Kathy J. Warden, president and CEO (and incoming chairman), Northrop Grumman

The board of directors of Northrop Grumman has named Kathy Warden as its new chairman, effective August 1.  She has been at the company since 2008.  Previously she held leadership positions at General Dynamics and at Veridian. She has bachelor’s and master’s degrees in business administration from James Madison University and George Washington University respectively.

Last year, Wes Bush was chairman and CEO of the company and Warden was president and COO.  Bush stepped down as CEO on January 1 and Warden became president and CEO.  Bush remained as chairman for a transition period that ends July 31.  Warden will then take on that role as well, so she will be chairman, president and CEO.

She is one of several women running big aerospace companies or major components thereof.  Marillyn Hewson is chairman, president and CEO of Lockheed Martin.  Eileen Drake is CEO and president of Aerojet Rocketdyne.   Gwynne Shotwell is president of SpaceX.  Leanne Caret is president and CEO of Boeing Defense, Space & Security.  Though more defense than space, the CEO of General Dynamics is also a woman, Phebe Novakovic.  Lockheed Martin, Northrop Grumman, Aerojet Rocketdyne and Boeing are four of the five largest U.S. aerospace and defense companies.  Raytheon is the fifth. Its chairman and CEO is Thomas Kennedy.
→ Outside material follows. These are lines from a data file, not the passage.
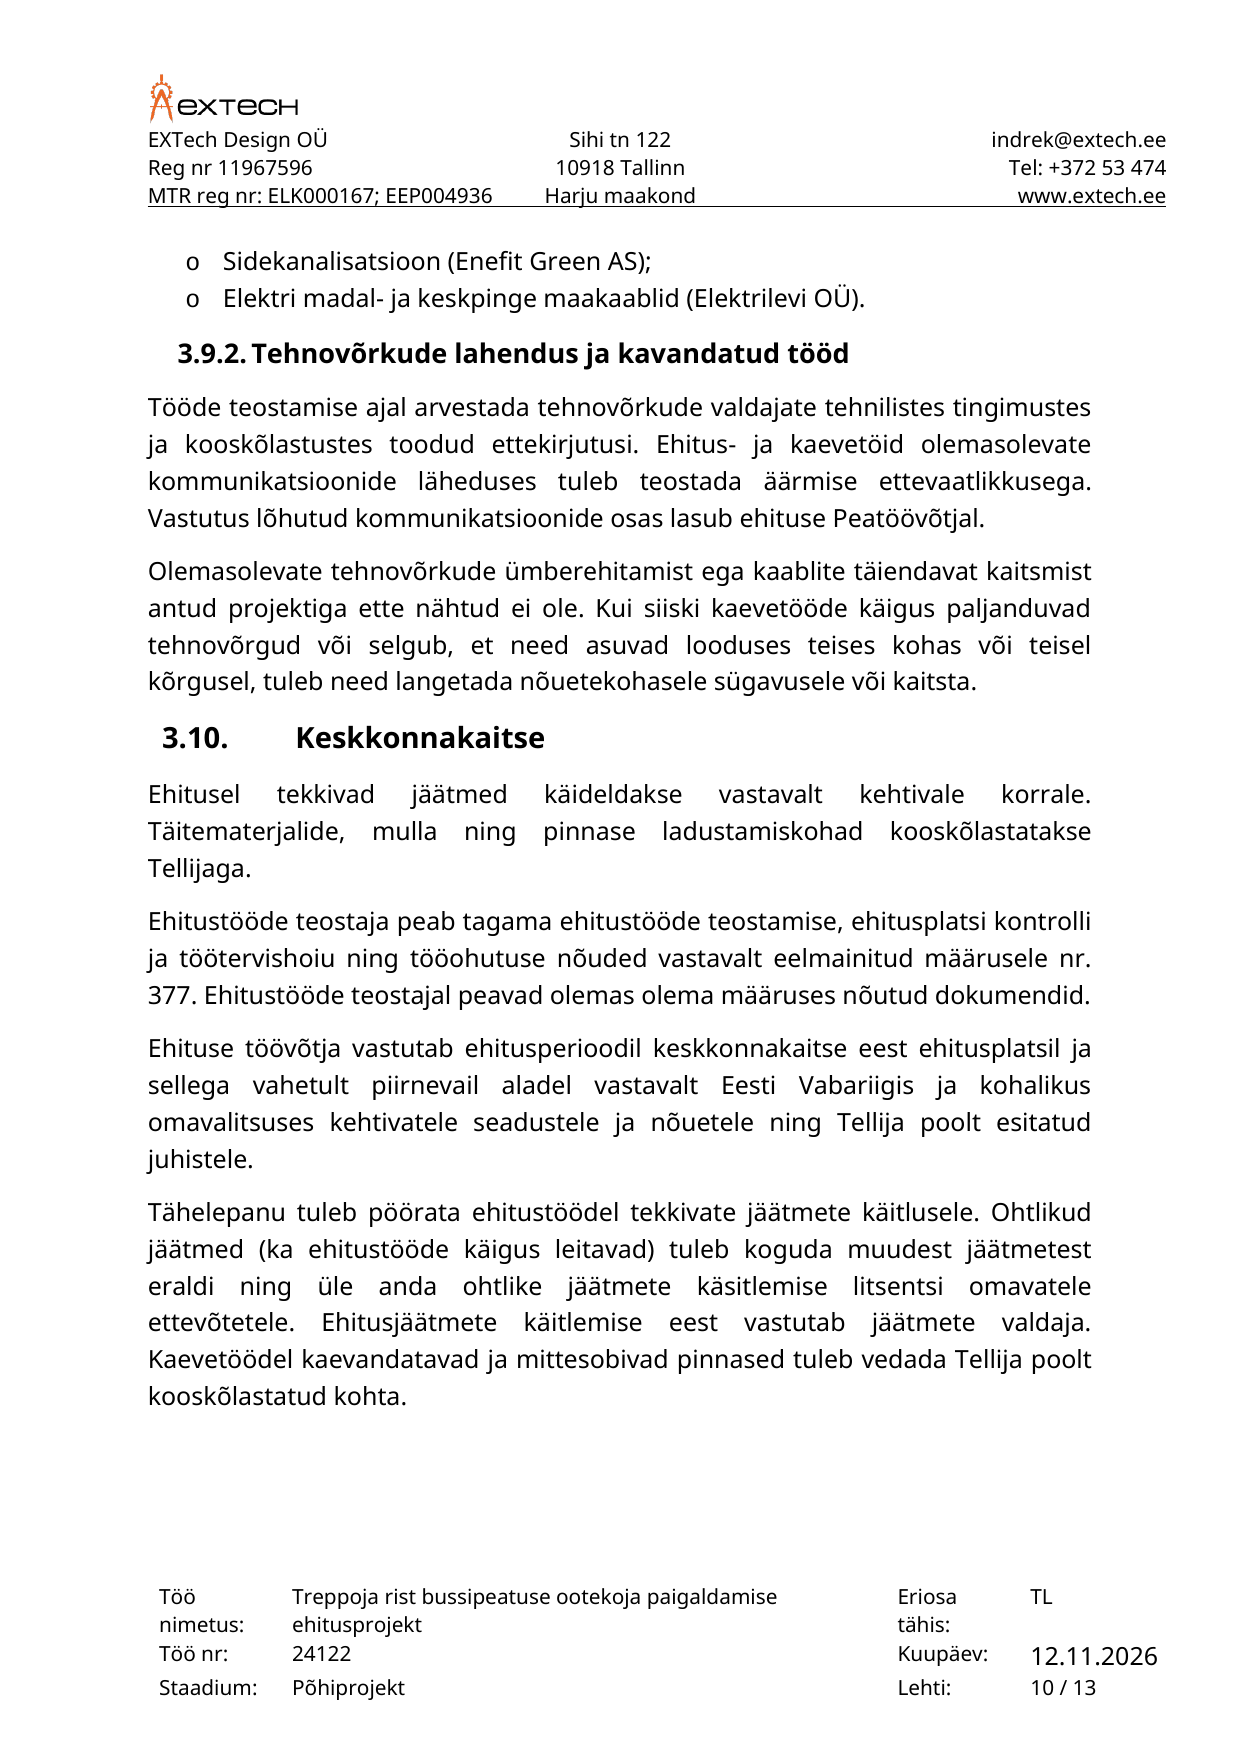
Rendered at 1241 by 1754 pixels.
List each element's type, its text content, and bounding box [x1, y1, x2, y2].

list Sidekanalisatsioon (Enefit Green AS); [185, 244, 1093, 278]
picture [147, 73, 300, 125]
subtitle Tehnovõrkude lahendus ja kavandatud tööd [177, 335, 1093, 372]
text Ehitustööde teostaja peab tagama ehitustööde teostamise, ehitusplatsi kontrolli ja töötervishoiu ning tööohutuse nõuded vastavalt eelmainitud määrusele nr. 377. Ehitustööde teostajal peavad olemas olema määruses nõutud dokumendid. [148, 904, 1093, 1012]
text Tööde teostamise ajal arvestada tehnovõrkude valdajate tehnilistes tingimustes ja kooskõlastustes toodud ettekirjutusi. Ehitus- ja kaevetöid olemasolevate kommunikatsioonide läheduses tuleb teostada äärmise ettevaatlikkusega. Vastutus lõhutud kommunikatsioonide osas lasub ehituse Peatöövõtjal. [148, 390, 1093, 534]
list Elektri madal- ja keskpinge maakaablid (Elektrilevi OÜ). [185, 281, 1093, 315]
text Olemasolevate tehnovõrkude ümberehitamist ega kaablite täiendavat kaitsmist antud projektiga ette nähtud ei ole. Kui siiski kaevetööde käigus paljanduvad tehnovõrgud või selgub, et need asuvad looduses teises kohas või teisel kõrgusel, tuleb need langetada nõuetekohasele sügavusele või kaitsta. [148, 554, 1093, 698]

Mike French Moves to Aerospace Industries Association

Mike French, Vice President-Space Systems, Aerospace Industries Association. Source: French’s LinkedIn page.

Mike French is the new Vice President-Space Systems of the Aerospace Industries Association (AIA).  French is well known in space policy circles having served as Deputy Chief of Staff and then Chief of Staff for NASA Administrator Charlie Bolden.  More recently, he was Senior Vice President-Commercial Space at Bryce Space and Technology.  He has a bachelor’s degree in business administration from UC Berkeley and a J.D. from Harvard.

He just started in his new position and already will be testifying to Congress next week.  He is one of the witnesses for the House Science, Space, and Technology subcommittee hearing on the Commercial Space Landscape next Thursday.

AIA is the “voice” of the U.S. aerospace and defense industry, with nearly 340 member companies. It advocates for “effective federal investments; accelerated deployment of innovative technologies; policies that enhance our global competitiveness; and recruitment and retention efforts that support a capable and diverse 21st century workforce.”

Also testifying at the hearing are Bhayva Lal from IDA’s Science and Technology Policy Institute (STPI); Carissa Christensen from French’s former company, Bryce Space and Technology; and Eric Stallmer of the Commercial Spaceflight Federation.